Invece, manca una settimana alla deathline ed io mi ascolto “Awaken, My Love!” senza grandi aspettative ed unicamente per l’affetto, idealizzato, che provo per Donald Glover. E ci rimango letteralmente secco. Un album che dà estrema profondità ad un progetto musicale che fino ad un paio di settimane fa sembrava il capriccio di un commediografo, o poco più.

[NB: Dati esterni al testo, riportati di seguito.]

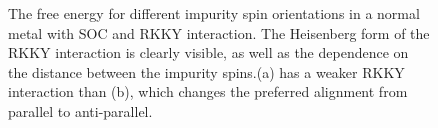 \begin{figure}[H]
    \centering
     \caption{The free energy for different impurity spin orientations in a normal metal with SOC and RKKY interaction. The Heisenberg form of the RKKY interaction is clearly visible, as well as the dependence on the distance between the impurity spins.(a) has a weaker RKKY interaction than (b), which changes the preferred alignment from parallel to anti-parallel.}
    \label{fig:spinstruct_nm+SOC}
\end{figure}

La musica è bella anche perchè ti soddisfa dei bisogni che neppure tu conoscevi; io fino ad un paio di setitmane fa non avevo idea di essere in astinenza di urli funky ed oggi non posso fare a meno.
#2) A TRIBE CALLED QUEST
We Got It From Here “… Thank You 4 Your Service
[Epic]
L’ultimo album (in qualsiasi senso vogliate intendere i termine “ultimo”) degli ATCQ è un canto di speranza, il più bello dell’anno. In una dialettica quasi fiabesca l’album rap forse più atteso dell’anno esce nella settimana più nera per gli Stati Uniti ed, ancora, come è pregorativa degli eroi delle storie fantastiche, Q-Tip e Phif Dawg si prendono tutto il carico di questo contrasto e lo trasformano in qualcosa di accecante. “We got it from Here… Thank You 4 Your Service” è la chiusura di una miriade di archi narrativi: quello degli ATCQ che rispolverano e sublimano il loro flow che è ribelle , intellettuale e sarcastico. Quello di Phif Dawg che ci saluta per sempre in un estremo e gioioso commiato, nella conclusiva “The Donald”. Avete presente quando aspetti il finale di un racconto ed alla fine è esattamente come te lo immaginavi? Ecco.
#1) CAR SEAT HEADREST
Teens Of Denial
[Matador]
“Teens Of Denial” è la vita di molti di noi. “Teens of Denial”, prima di tutto, è la mia vita e di tutti quei ragazzi tra i venti ed i venticinque anni che si sentono fuori posto ed inadeguati e, sopratutto, insoddisfatti. “Teens Of Denial” è come Calcutta che ti dice che molto spesso ci si annoia alle feste e si vorrebbe tornare solo a casa, ma te lo dice molto meglio. Will Toledo ha preso la musica della nostra adolescenza, l’indie-rock, e l’ha ribaltato; perchè, se molti come me si sono approcciati al genere per sentirsi fichi, oggi ci ritroviamo ad assimilare lo stesso linguaggio per giungere a conclusioni opposte. Che a mezzanotte e mezza spesso abbiamo solo voglia di andare a letto ma il letto è lontano kilometri. “Teens Of Denial” è tutto questo: una parabola di fallimenti ed inettidutidine installata sul migliore indie-rock degli ultimi anni. Un album che fa piangere e respirare.